- Location: Baria, Dhaka Division, Bangladesh
- Date: 14 May 1971 (UTC+6:00)
- Target: Bengali Hindus
- Attack type: Massacre
- Weapons: Rifles
- Deaths: c. 200
- Injured: Hundreds
- Perpetrators: Pakistani Army

= Baria massacre =

Baria massacre (বাড়িয়া গণহত্যা) was the massacre of unarmed Bengali Hindus in the village of Baria in present-day Gazipur Sadar Upazila of Bangladesh by the Pakistan army on 14 May 1971. Around 200 Bengali Hindus from Baria and nearby Kamaria were killed in the massacre, while hundreds more were injured.

== Background ==
The village of Baria fell under Joydebpur sub-division of Dhaka district. At present it falls under Gazipur District of Dhaka Division. It is located at a distance of 8 km from the palace of Bhawal estate in Gazipur. In 1971, Baria was an almost exclusively Hindu inhabited village. The Pakistan army launched Operation Searchlight on 25 May. They set up a cantonment at the Bhawal estate.

== Killings ==
On 14 May at around 1 pm, help of Awal nearly 500 Pakistani soldiers from the army cantonment at Bhawal estate to Baria. After entering the village, the troops spread out in all directions and opened fire on the villagers. Many died on the spot while others were seriously injured. The perpetrators looted the houses and set most of them on fire. Some of the villagers attempted to flee by crossing the Belai beel. The troops opened fire on them as well. The belongings of the fleeing villagers were looted by the Pakistan army and the collaborators. The army shelled a water pump at the Belai beel mistaking it as a cannon.
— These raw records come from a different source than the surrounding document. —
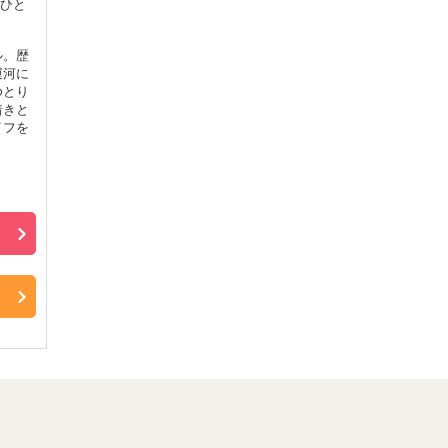
ひと
ル。歴
運河に
ゆとり
着きと
イフを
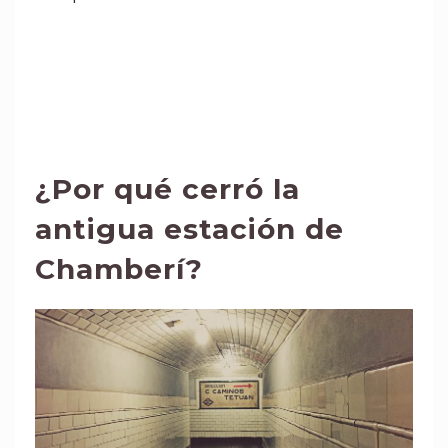
¿Por qué cerró la
antigua estación de
Chamberí?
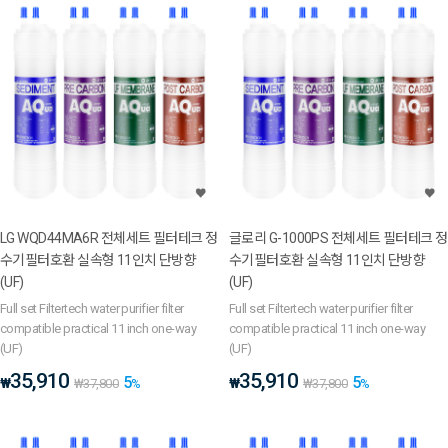
LG WQD44MA6R 전체세트 필터테크 정
글로리 G-1000PS 전체세트 필터테크 정
수기필터호환 실속형 11인치 단방향
수기필터호환 실속형 11인치 단방향
(UF)
(UF)
Full set Filtertech water purifier filter
Full set Filtertech water purifier filter
compatible practical 11 inch one-way
compatible practical 11 inch one-way
(UF)
(UF)
35,910
35,910
5
5
₩
₩
₩
37,800
%
₩
37,800
%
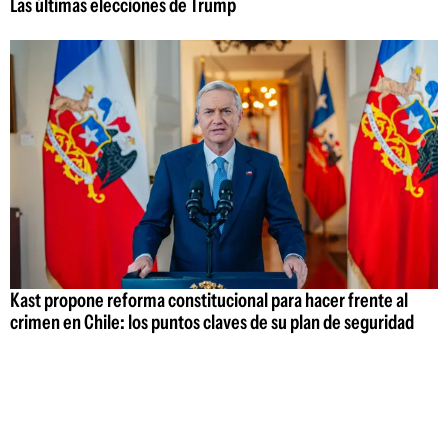
Las últimas elecciones de Trump
Kast propone reforma constitucional para hacer frente al
crimen en Chile: los puntos claves de su plan de seguridad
The mayhem continued till 6 pm. At around 7:30 pm there was a heavy downpour. The indiscriminate shooting left around 200 villagers of Baria and Kamaria dead, including women and children. Hundreds of people were wounded in the gun fire.

== Aftermath ==
As the news of army killings in Baria spread to nearby villages, the Hindus left the villages and fled to relatively safer places.